Like so many others, we took cover in our basement and waited while the sirens wailed. MathMan and Sophia spread out in the interior hallway. The cats complained behind the bedroom door where they paced, periodically shoving a paw under the door like a peace offering. Please, release us? Let us go?
Nate and I fidgeted around the great room, sitting in lawn chairs, peeking at twitter, pressing our noses against the window of the back door. The basement isn't truly underground. It's what's called a daylight basement, but at least we were closer to the ground. If something ugly and powerful came across the top of the hill across the way, at least we'd have better luck on this floor.
The satellite TV came and went. MathMan monitored the situation on his laptop. I thought it was odd and interesting to see our tiny town of Euharlee, Georgia highlighted on The Weather Channel of all places. MethTV on cable access, sure, but not The Weather Channel!
------------------------------------------------------------
§ **Your objective**
Continue the account of sheltering in the basement during the sirens, starting after its last sentence. The entries that come next are separate material with no connection to the account of sheltering in the basement.
------------------------------------------------------------
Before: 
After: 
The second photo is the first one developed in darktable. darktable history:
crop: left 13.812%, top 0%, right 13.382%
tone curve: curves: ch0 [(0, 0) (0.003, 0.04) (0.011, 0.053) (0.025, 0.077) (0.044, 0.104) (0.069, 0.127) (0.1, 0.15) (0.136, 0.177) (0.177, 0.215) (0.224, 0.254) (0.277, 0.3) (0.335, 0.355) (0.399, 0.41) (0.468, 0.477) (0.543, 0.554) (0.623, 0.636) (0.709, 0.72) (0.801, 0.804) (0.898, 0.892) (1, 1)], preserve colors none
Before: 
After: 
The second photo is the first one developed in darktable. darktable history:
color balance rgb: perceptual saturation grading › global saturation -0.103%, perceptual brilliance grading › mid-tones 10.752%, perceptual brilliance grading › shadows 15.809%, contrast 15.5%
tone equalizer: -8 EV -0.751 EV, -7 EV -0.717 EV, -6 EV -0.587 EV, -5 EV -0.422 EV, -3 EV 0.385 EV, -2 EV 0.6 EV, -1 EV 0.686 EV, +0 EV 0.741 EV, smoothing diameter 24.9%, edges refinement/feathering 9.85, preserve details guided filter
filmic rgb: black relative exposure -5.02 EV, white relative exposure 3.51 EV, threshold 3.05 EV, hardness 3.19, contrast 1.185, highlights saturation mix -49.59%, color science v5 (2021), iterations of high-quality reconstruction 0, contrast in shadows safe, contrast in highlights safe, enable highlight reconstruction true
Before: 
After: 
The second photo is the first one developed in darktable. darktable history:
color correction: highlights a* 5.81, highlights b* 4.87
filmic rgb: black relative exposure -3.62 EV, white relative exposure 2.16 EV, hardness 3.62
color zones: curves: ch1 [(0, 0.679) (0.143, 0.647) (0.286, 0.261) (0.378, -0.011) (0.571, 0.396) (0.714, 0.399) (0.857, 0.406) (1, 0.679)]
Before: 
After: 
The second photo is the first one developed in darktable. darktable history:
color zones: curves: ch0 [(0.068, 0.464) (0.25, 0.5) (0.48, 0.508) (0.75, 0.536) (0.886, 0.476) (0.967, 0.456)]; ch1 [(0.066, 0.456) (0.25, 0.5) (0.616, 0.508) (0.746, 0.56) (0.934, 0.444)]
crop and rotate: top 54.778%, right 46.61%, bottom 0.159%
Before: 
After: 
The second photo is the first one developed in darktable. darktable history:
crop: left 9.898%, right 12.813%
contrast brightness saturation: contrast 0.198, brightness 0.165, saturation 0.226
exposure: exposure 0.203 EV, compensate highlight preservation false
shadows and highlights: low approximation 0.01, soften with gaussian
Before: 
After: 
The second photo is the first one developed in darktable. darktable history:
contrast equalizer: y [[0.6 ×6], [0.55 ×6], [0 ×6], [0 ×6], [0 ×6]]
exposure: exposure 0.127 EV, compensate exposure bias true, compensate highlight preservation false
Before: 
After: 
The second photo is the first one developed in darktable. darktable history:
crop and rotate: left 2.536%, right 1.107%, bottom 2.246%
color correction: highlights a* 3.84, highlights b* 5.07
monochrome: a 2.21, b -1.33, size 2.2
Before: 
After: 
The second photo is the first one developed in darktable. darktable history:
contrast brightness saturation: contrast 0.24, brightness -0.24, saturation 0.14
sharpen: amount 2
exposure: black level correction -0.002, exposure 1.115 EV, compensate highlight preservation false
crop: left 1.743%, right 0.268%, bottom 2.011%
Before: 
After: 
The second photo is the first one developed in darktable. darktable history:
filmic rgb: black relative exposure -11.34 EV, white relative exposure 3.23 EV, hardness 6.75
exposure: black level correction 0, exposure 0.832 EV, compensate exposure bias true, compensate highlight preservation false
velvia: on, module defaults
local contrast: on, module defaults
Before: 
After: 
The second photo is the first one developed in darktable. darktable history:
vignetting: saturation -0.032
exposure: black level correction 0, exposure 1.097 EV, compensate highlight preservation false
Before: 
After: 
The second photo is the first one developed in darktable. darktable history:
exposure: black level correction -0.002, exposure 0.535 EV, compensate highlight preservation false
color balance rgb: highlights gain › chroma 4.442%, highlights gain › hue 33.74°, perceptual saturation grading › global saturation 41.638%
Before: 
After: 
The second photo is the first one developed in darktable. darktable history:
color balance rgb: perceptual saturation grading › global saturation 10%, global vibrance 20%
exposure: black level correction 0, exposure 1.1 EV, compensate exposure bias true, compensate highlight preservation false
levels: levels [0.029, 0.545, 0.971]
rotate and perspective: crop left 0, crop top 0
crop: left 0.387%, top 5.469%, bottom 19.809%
------------------------------------------------------------
§ **Reply to the task**
I became obsessed with everyone having on a serious pair of shoes. Something sturdy. Trainers or Doc Martens, I didn't care. But if there was any chance we'd be wandering the streets in the dark looking for each other and our belongings, I sure as hell didn't want us doing it in our flip flops or bare feet.
Before we took cover, I did a little prep - found the flashlights, played kitty rodeo until every last one was locked in Chloe's basement bedroom, arranged snacks, and gathered up all my works in progress and stuck them in a suitcase in the basement. I need to remember this post because you can bet three weeks from now I won't have a clue where my hard copies of WIPs have disappeared to. I'll be ready to blame anyone but me.
Nate and I watched the lightening. At one point, it flashed so frequently that we could have pretended we were living through The Blitz. "Okay, this is getting old," Nate said. "I wouldn't have survived The Blitz. No way. I would have lost my mind and run into the street waiting for a bomb to drop on me. Hey, imagine that as a story - some moron runs into the street losing his head, begging to be bombed and then a missile hits the bomb shelter he just left and everyone dies, but him because he was going crazy."
Was that ever an episode on The Twilight Zone? And why do my kids insist on feeding me story ideas while I'm trying really hard not to freak out? I'd watched the coverage of the tornado's destruction of Tuscaloosa and Birmingham. I didn't want to think about that damn storm coming through the dark.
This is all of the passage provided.